Fixons à la somme de 825 euros HT la provision à consigner par [F] [Z] à la Régie du Tribunal judiciaire de Marseille dans les six semaines de la présente, à peine de caducité de la décision ordonnant l’expertise.
Fixons à la somme de 825 euros HT la provision à consigner par [K] [Z] née [U] à la Régie du Tribunal judiciaire de Marseille dans les six semaines de la présente, à peine de caducité de la décision ordonnant l’expertise.
Disons que le montant de la TVA devra être directement versé à la Régie du Tribunal par [F] [Z] et [K] [Z] née [U] dès que l’expert lui aura signifié par écrit son assujettissement à cette taxe,
Dans l’hypothèse où [F] [Z] et [K] [Z] née [U] bénéficierait de l’Aide juridictionnelle, [F] [Z] et [K] [Z] née [U] serait dispensé du paiement de la consignation et les frais seront recouvrés comme en matière d’aide juridictionnelle,
Disons que dans l’hypothèse d’adjonction d’un sapiteur, mais seulement dans une spécialité distincte de la sienne, l’expert en avisera le magistrat chargé du contrôle des expertises aux fins de fixation d’une consignation complémentaire.
Désignons le magistrat chargé du contrôle des expertises du tribunal judiciaire de MARSEILLE pour surveiller l’expertise ordonnée.
Disons que les opérations d’expertise pourront être effectuées sous forme dématérialisée par utilisation de la plate-forme OPALEXE.
Disons que l’expert devra déposer son rapport au greffe du Tribunal de céans dans les 6 mois de la consignation de la provision.
Vu l’article 835 du code de procédure civile,
CONDAMNONS la compagnie ACM IARD à verser à [F] [Z] une provision de 1 000 € à valoir sur la réparation de son préjudice ;
CONDAMNONS la MACIF à verser à [K] [Z] née [U] une provision de 1 000 € à valoir sur la réparation de son préjudice ;
CONDAMNONS la compagnie ACM IARD à payer à [F] [Z] la somme de 500 € en application de l’article 700 du CPC;
CONDAMNONS la MACIF à payer à [K] [Z] née [U] la somme de 500 € en application de l’article 700 du CPC;
CONDAMNONS in solidum la compagnie ACM IARD et la MACIF aux dépens du référé ;
RAPPELONS que la présente ordonnance est, de plein droit, exécutoire par provision.

- Matériel fourni:

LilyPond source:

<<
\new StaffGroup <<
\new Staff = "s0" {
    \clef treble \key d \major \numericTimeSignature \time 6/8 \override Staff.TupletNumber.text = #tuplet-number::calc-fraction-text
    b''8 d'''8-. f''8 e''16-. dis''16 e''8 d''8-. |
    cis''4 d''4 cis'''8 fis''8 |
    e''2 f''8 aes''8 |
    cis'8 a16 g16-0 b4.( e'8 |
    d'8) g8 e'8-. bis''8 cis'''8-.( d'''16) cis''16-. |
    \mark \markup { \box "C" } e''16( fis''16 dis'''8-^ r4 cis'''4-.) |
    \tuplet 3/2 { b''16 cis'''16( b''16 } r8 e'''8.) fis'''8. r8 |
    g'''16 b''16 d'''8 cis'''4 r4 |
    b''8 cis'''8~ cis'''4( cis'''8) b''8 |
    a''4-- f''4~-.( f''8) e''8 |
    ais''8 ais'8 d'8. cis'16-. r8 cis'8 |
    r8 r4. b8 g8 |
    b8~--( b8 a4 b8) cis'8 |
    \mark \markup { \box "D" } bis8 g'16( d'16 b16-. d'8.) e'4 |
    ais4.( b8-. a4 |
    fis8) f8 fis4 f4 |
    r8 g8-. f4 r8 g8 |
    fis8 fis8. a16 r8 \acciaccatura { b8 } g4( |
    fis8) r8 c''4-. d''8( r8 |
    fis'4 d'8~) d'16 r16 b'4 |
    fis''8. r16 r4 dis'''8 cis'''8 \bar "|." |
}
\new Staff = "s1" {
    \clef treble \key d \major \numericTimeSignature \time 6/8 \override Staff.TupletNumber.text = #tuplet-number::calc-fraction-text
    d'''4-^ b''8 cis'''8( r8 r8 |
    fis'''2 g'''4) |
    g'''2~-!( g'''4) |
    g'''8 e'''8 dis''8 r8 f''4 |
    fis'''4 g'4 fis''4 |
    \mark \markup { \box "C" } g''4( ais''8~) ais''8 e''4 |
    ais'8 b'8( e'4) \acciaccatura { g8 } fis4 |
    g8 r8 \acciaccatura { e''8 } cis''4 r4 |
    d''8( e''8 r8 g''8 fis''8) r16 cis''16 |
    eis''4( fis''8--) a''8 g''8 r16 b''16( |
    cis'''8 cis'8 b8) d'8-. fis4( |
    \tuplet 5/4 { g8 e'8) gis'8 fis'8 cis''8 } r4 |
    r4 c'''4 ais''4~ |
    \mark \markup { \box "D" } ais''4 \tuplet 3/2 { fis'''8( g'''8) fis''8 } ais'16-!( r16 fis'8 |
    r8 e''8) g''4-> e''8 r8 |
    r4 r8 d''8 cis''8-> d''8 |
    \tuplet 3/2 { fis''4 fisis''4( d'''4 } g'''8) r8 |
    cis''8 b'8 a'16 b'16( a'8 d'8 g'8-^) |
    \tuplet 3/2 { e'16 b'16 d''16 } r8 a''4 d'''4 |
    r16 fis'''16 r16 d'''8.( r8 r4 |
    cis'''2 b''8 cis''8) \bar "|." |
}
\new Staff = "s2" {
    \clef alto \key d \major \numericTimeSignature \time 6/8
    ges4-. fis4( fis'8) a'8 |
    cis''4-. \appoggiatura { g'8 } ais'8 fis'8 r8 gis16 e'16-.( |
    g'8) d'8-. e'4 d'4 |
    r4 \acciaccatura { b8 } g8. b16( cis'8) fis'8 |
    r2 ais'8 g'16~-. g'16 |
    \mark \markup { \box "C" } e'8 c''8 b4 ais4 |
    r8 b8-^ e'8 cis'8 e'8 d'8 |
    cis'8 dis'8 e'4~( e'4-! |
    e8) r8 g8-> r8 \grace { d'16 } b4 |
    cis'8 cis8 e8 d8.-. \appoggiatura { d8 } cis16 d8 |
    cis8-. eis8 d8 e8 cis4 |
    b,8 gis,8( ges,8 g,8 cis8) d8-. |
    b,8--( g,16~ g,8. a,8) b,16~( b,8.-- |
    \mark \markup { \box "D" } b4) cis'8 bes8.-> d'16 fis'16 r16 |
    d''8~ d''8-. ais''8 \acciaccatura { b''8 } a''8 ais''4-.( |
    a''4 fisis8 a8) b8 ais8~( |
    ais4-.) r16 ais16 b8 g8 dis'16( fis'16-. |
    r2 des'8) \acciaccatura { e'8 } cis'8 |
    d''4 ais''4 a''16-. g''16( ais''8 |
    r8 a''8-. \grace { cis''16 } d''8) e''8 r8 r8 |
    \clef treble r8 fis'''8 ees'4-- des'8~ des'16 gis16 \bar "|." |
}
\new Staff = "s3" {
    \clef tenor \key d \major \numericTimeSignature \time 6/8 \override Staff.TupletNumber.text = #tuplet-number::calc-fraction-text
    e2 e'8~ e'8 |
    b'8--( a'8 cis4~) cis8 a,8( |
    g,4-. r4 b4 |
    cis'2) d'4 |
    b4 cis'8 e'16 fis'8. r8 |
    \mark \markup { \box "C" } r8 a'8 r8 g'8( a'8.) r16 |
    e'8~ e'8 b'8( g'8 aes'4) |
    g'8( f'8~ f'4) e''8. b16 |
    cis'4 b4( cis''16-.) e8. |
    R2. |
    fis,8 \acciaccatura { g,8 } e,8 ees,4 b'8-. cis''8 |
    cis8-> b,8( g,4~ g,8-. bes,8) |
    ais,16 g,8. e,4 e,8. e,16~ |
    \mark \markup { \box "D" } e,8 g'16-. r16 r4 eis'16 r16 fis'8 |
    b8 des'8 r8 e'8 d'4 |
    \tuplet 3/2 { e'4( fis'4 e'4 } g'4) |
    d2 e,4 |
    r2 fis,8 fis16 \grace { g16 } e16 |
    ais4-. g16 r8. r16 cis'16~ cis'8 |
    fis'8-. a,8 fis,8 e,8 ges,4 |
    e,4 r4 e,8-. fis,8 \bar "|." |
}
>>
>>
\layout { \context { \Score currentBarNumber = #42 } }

- Consigne:
Recopiez en entier l'extrait de l'ordonnance, mot pour mot et sans rien modifier.

- Réponse attendue:
Fixons à la somme de 825 euros HT la provision à consigner par [F] [Z] à la Régie du Tribunal judiciaire de Marseille dans les six semaines de la présente, à peine de caducité de la décision ordonnant l’expertise.
Fixons à la somme de 825 euros HT la provision à consigner par [K] [Z] née [U] à la Régie du Tribunal judiciaire de Marseille dans les six semaines de la présente, à peine de caducité de la décision ordonnant l’expertise.
Disons que le montant de la TVA devra être directement versé à la Régie du Tribunal par [F] [Z] et [K] [Z] née [U] dès que l’expert lui aura signifié par écrit son assujettissement à cette taxe,
Dans l’hypothèse où [F] [Z] et [K] [Z] née [U] bénéficierait de l’Aide juridictionnelle, [F] [Z] et [K] [Z] née [U] serait dispensé du paiement de la consignation et les frais seront recouvrés comme en matière d’aide juridictionnelle,
Disons que dans l’hypothèse d’adjonction d’un sapiteur, mais seulement dans une spécialité distincte de la sienne, l’expert en avisera le magistrat chargé du contrôle des expertises aux fins de fixation d’une consignation complémentaire.
Désignons le magistrat chargé du contrôle des expertises du tribunal judiciaire de MARSEILLE pour surveiller l’expertise ordonnée.
Disons que les opérations d’expertise pourront être effectuées sous forme dématérialisée par utilisation de la plate-forme OPALEXE.
Disons que l’expert devra déposer son rapport au greffe du Tribunal de céans dans les 6 mois de la consignation de la provision.
Vu l’article 835 du code de procédure civile,
CONDAMNONS la compagnie ACM IARD à verser à [F] [Z] une provision de 1 000 € à valoir sur la réparation de son préjudice ;
CONDAMNONS la MACIF à verser à [K] [Z] née [U] une provision de 1 000 € à valoir sur la réparation de son préjudice ;
CONDAMNONS la compagnie ACM IARD à payer à [F] [Z] la somme de 500 € en application de l’article 700 du CPC;
CONDAMNONS la MACIF à payer à [K] [Z] née [U] la somme de 500 € en application de l’article 700 du CPC;
CONDAMNONS in solidum la compagnie ACM IARD et la MACIF aux dépens du référé ;
RAPPELONS que la présente ordonnance est, de plein droit, exécutoire par provision.